■ What is needed ■
Would you please copy each line below that includes the string "students"?

___ Dataset excerpts ___

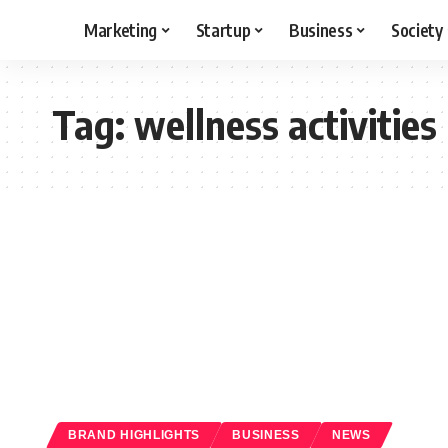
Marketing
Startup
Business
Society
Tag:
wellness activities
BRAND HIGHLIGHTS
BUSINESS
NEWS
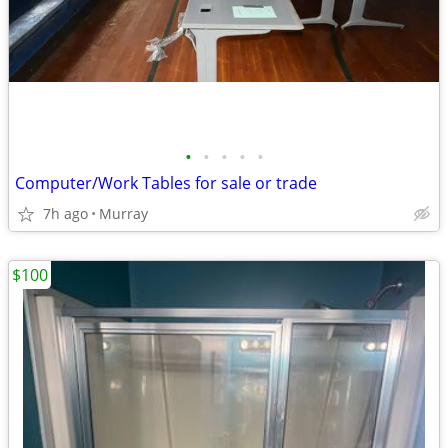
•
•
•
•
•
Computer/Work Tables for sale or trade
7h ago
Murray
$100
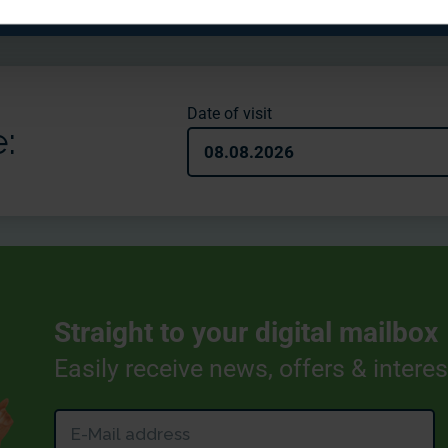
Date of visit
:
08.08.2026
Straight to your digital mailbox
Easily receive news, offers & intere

___
___ Dataset excerpts ___

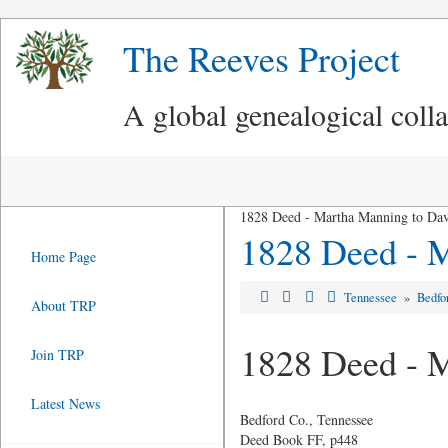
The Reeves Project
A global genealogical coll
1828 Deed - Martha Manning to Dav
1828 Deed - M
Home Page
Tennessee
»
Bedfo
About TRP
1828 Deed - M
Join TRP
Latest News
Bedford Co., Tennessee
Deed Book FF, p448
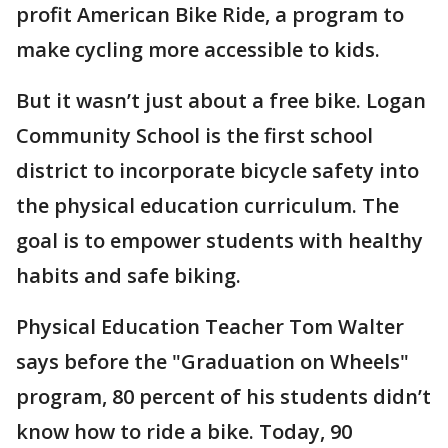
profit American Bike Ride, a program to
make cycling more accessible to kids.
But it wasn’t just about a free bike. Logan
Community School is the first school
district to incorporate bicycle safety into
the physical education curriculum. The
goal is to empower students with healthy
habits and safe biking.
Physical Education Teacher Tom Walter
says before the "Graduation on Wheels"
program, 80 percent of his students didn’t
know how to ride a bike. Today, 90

___

■ Task output ■
goal is to empower students with healthy
program, 80 percent of his students didn’t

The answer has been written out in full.